/casita

Primary LanguageC++OtherNOASSERTION

CASITA is a tool for automatic analysis of OTF2 trace files that have been 
generated with Score-P. It determines program activities with high impact on the
total program runtime and the load balancing. CASITA generates an OTF2 trace 
with additional information such as the critical path, waiting time, and the
cause of wait states. The same metrics are used to generate a summary profile 
which rates activities according their potential to improve the program runtime 
and the load balancing. A summary of inefficient patterns exposes waiting times
in the individual programming models and APIs.
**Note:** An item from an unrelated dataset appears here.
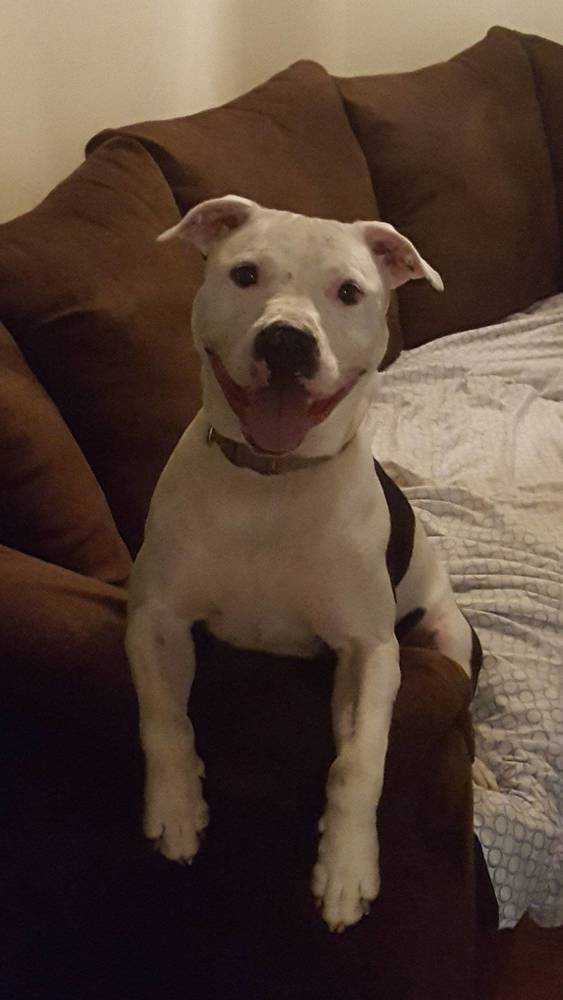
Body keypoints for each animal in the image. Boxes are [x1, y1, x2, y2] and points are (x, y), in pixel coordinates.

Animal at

Internally, CASITA constructs a distributed DAG, where each node represents an 
event in time and edges the dependencies between events on different locations 
(processes, threads and CUDA streams). Events on the same locations have an
implicit dependency by the happens-before relation. The local DAGs, one per 
MPI process, are connected via remote edges. Only MPI, OpenMP and CUDA nodes 
are represented in the graph. Nevertheless, events from compiler 
instrumentation are accounted.

Publications:

"CASITA: A Tool for Identifying Critical Optimization Targets in Distributed 
Heterogeneous Applications"
http://dx.doi.org/10.1109/ICPPW.2014.35

"Scalable critical-path analysis and optimization guidance for hybrid MPI-CUDA 
applications"
http://dx.doi.org/10.1177/1094342016661865

"Critical-blame analysis for OpenMP 4.0 offloading on Intel Xeon Phi"
http://dx.doi.org/10.1016/j.jss.2015.12.050

"Integrating Critical-Blame Analysis for Heterogeneous Applications into the 
Score-P Workflow"
http://dx.doi.org/10.1007/978-3-319-16012-2_8

"Analyzing Offloading Inefficiencies in Scalable Heterogeneous Applications"
http://dx.doi.org/10.1007/978-3-319-67630-2_34


CASITA analysis requirements:

The MPI analysis is currently based on reenacting the MPI communication in 
forward and backward direction, which means that the respective communication 
records have to be available in the trace. CASITA also needs the region enter 
and leave events of MPI communication functions. Currently, the MPI support is 
limited to (two-sided) point-to-point communication and blocking collectives.

The OpenMP analysis is still based on the OPARI2 instrumentation. It requires 
the fork/join, parallel begin/end, and the barrier begin/end records. Both, MPI 
and OpenMP analysis work with the default Score-P trace output. 

CUDA analysis is supported since Score-P 1.3. The respective OTF2 trace file has
to contain the following information:
* Enter and leave events of CUDA driver API functions that synchronize with the 
  device (including blocking CUDA memory copies and CUDA event queries) as well 
  as CUDA kernel launch and CUDA event record. 
* Enter and leave events of kernel launches and kernels 
* Kernel references (dependency information between launch and synchronization 
  of kernels)
The minimum set of Score-P CUDA recording features is "driver,kernel,references" 
which can be set with the environment variable SCORE_CUDA_ENABLE.

The OpenCL analysis also requires kernel dependencies, e.g. to detect the OpenCL
queue a kernel is enqueued to or synchronized with clFinish. This is currently 
implemented in a Score-P development branch. OpenACC analysis is indirectly 
supported with the low-level paradigms CUDA and OpenCL.